Was it inevitable that I would cook toast by electricity. Power the stereo. Read at night by electric light. I don't know anyone who could answer this. Don't have books in which to search the answer. Maybe no one has ever asked this. I'm on my own. So I assume that it was inevitable. That if we go back far enough. Before electricity. We could see everything leading to it. With all the benefits of hindsight we could see the indicators and know our future as a matter of course. Knowing this in our own time, we could see clues and understand where our lines will next intersect. Know the future. Not every single moment, but we would know how we might live. Mostly, I think we would know how we will die. Bummer. I turn out the light, power down the stereo, and let the red coils of the toaster fade to black. The night is come. I'm tired of day and these questions. Let's dream. I stumble upstairs to bed. The cat hisses at my toes under the covers not knowing what they are but furious for just a moment to have her peace disturbed. In the darkness I wait for her claws, wondering how things will ever work out.
for Ann Moore
My friend and I walk through the night. Winter is coming back. The night sky is clear, no clouds. The night will grow colder. We sip coffee. She knows the stars. I’ve been stuck on the Pleiades. That name. A constellation I knew as a boy. A picture on a page. A story. Seven divine sisters. The Pleiades, I say, to hear the sound and give it life. She points. There, she says. I count aloud one, two, three, four, five and six. The seventh is beyond our ability to see unaided. We walk under Orion. Taurus The Bull steaming at the snout. I ask, how far away is the seventh Pleiade. She says a number beyond my imagination. The night becomes colder. I was once told that each star is someone in heaven. A pinprick in God’s dome. She asks if I’m looking for my father. No, I say. He’s farther than the seventh Pleiade. The farthest star in the cold night’s sky. We hurry. The coffee is always getting cold.
My brother and I disagree. We drive past the house we left thirty eight years before. Out in the sunken backyard stands a tree. He says it’s the same one we knew as kids. I remember that one being taken down. He says, a new tree couldn't grow so tall so soon. But thirty eight years, I say. We drive past. Forgotten in the back seat, my mother doesn’t remember a tree, the house, the backyard, and barely recognizes her sons. She struggles to remember the man who knew these things. Tries to remember that life, the solid feeling that things don’t change. But death has always followed her. She looks through the windshield, past my brother’s angry silence, but can’t really see the intersection ahead. I hear a voice say that none of us can know how fast or slow a tree might grow up or why it ever falls.

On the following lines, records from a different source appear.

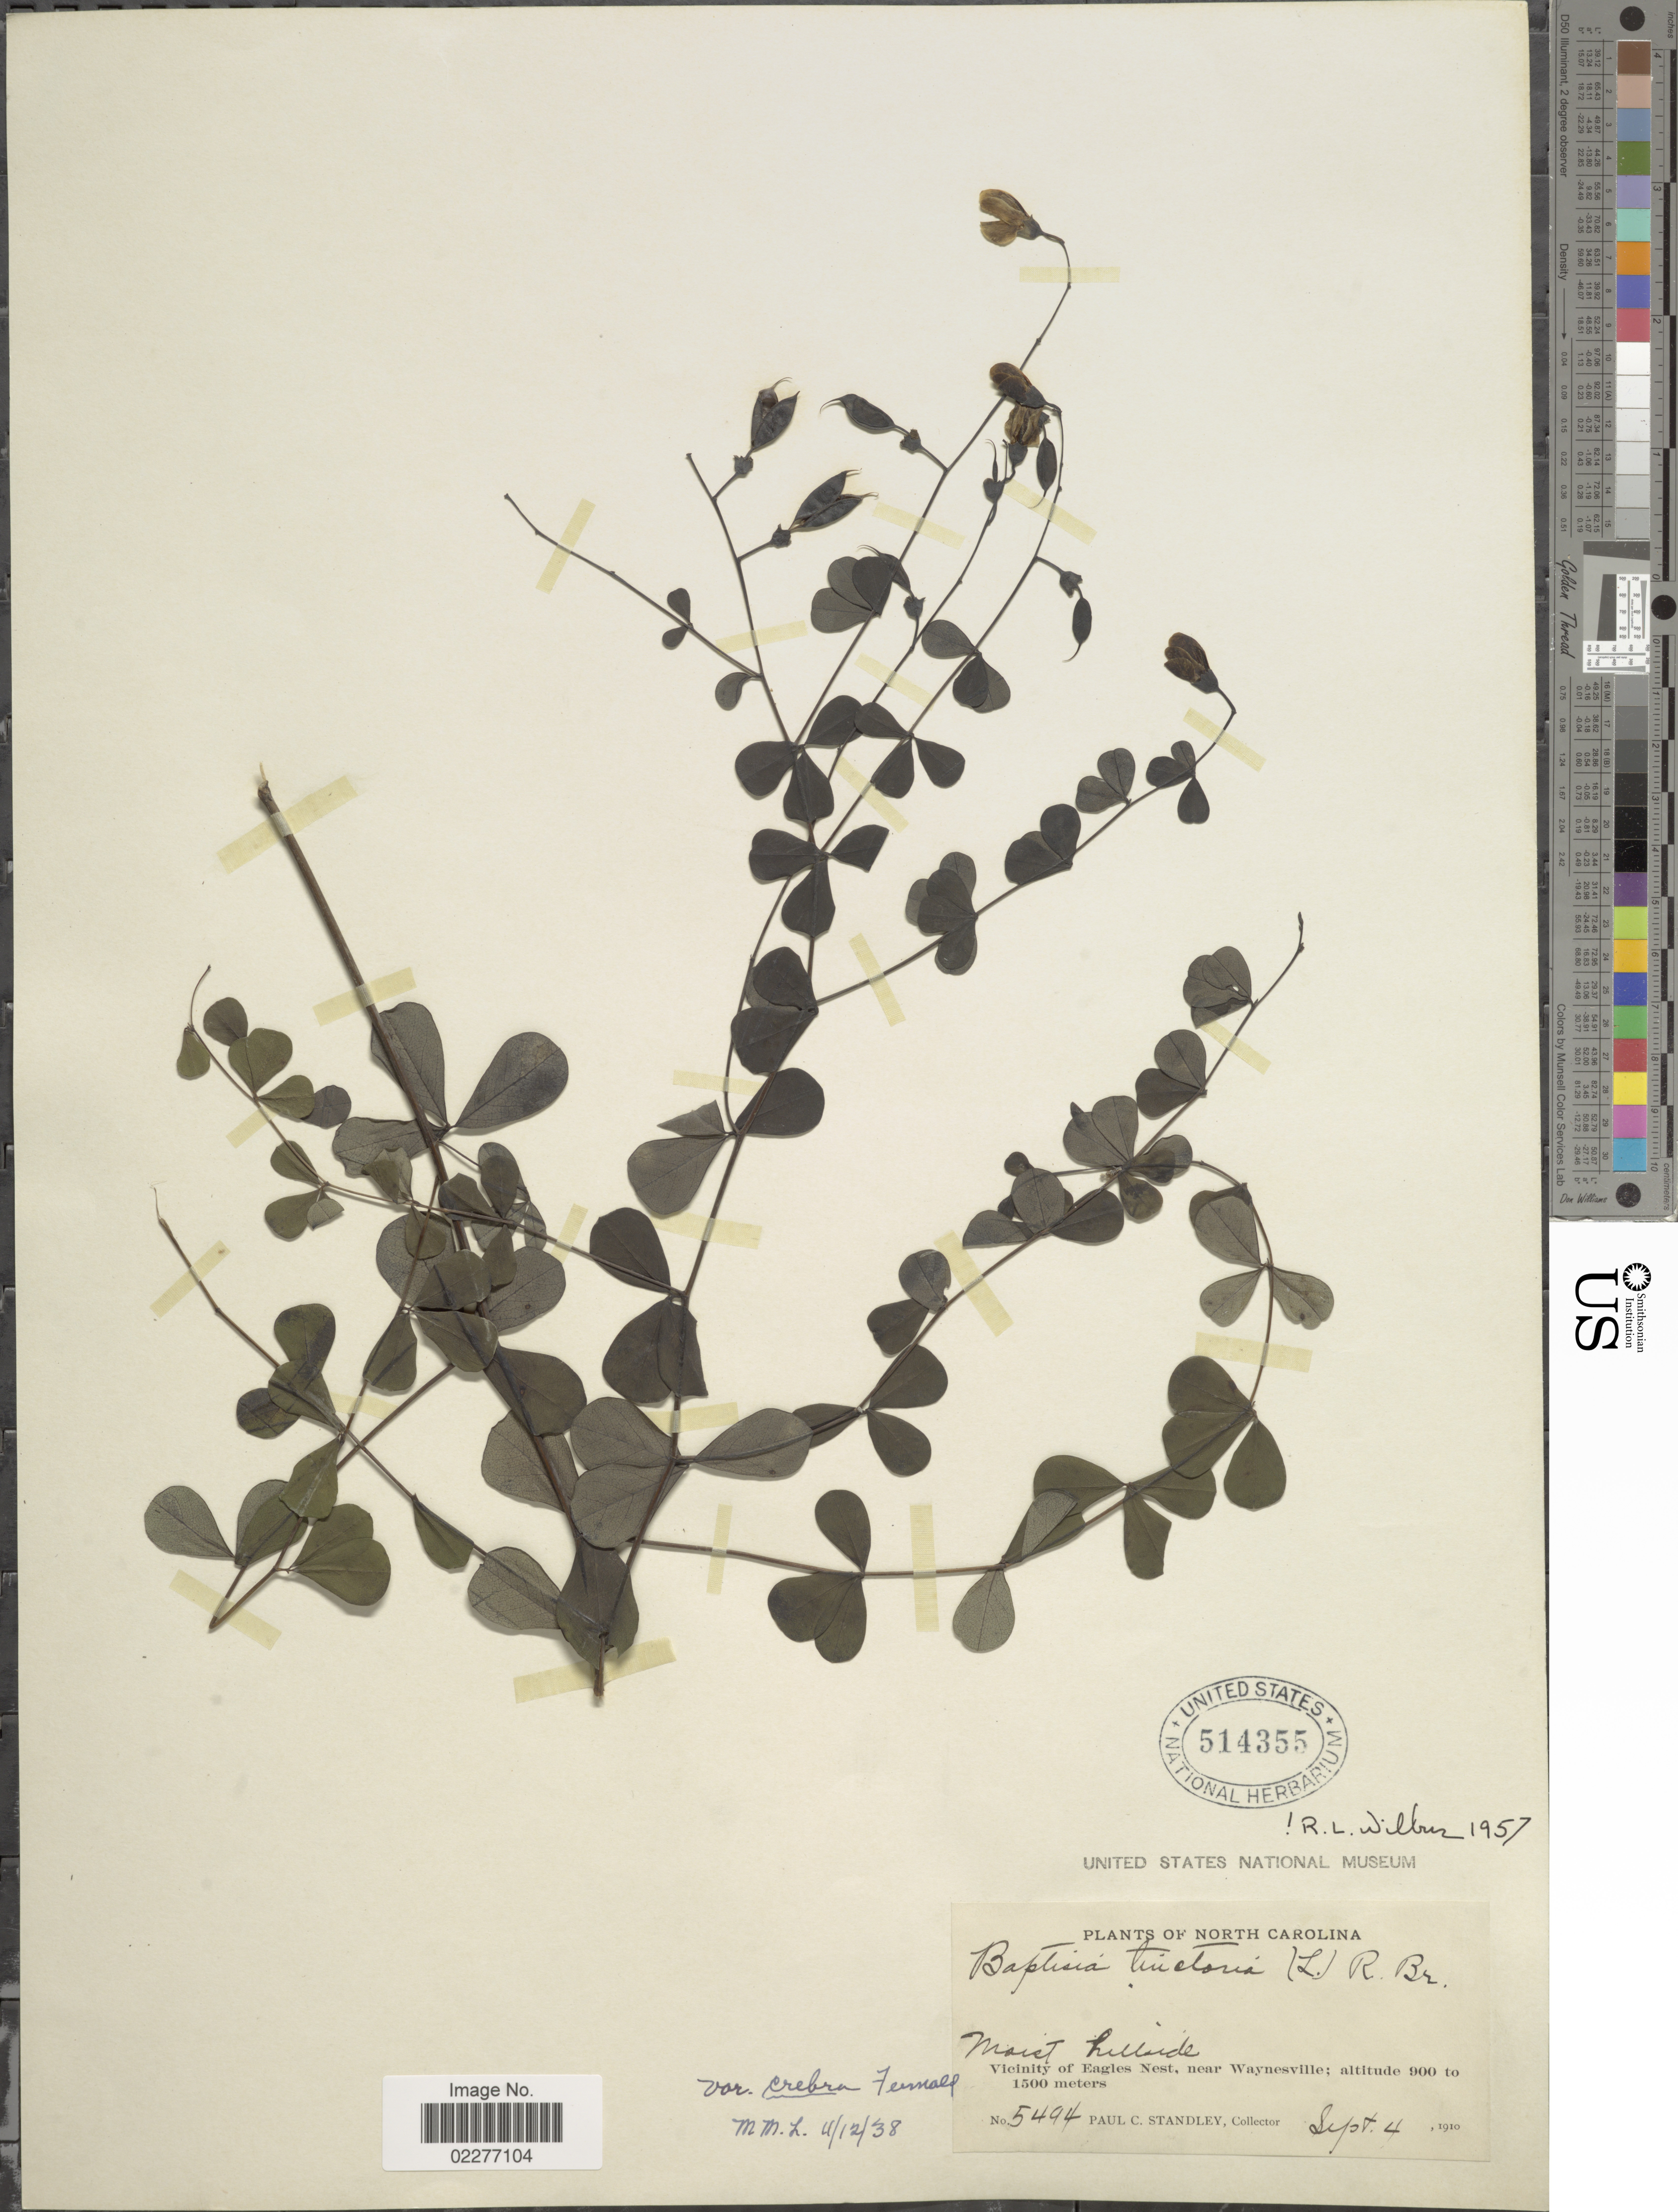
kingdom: Plantae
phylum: Tracheophyta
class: Magnoliopsida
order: Fabales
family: Fabaceae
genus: Baptisia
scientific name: Baptisia tinctoria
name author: (L.) R. Br.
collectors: P. C. Standley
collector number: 5494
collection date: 1910-09-04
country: United States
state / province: North Carolina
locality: Moist hillside, Vicinity of Eagles Nest, near Wayneville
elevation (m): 900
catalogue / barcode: US 514355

On this rainy day I run as if there’s no need to stop. I could go forever. Slowly, sure, but endlessly down this road and that. Through this puddle and under those heavy clouds. Until I’m so far away the rules no longer apply. Even natural law evaporates. Like when I was a kid dreaming in my old bed. I'm the track. Coach has me doing the long jump. But I’m fat, I say. Doesn’t matter, she says. Just don’t put your feet down. I run the cinder path toward the sand. Slowly, sure, but I run. At the two-by-four, I jump. Pull my feet up. Knees to stomach. And I tell myself, don’t come down. The key to gravity is deciding against it. I float. My body slows, but I do not fall. I paddle the air with my hands. Move forward. I flapped my arms and rise then soar on updrafts over a world I no longer recognize. And I can go on forever. Or until morning. When I wake, forty years later, hear rain, pull on shorts anyway and go run. No coach. But a voice says, just keep going to see where the road leads, what's beyond the rain and all these years.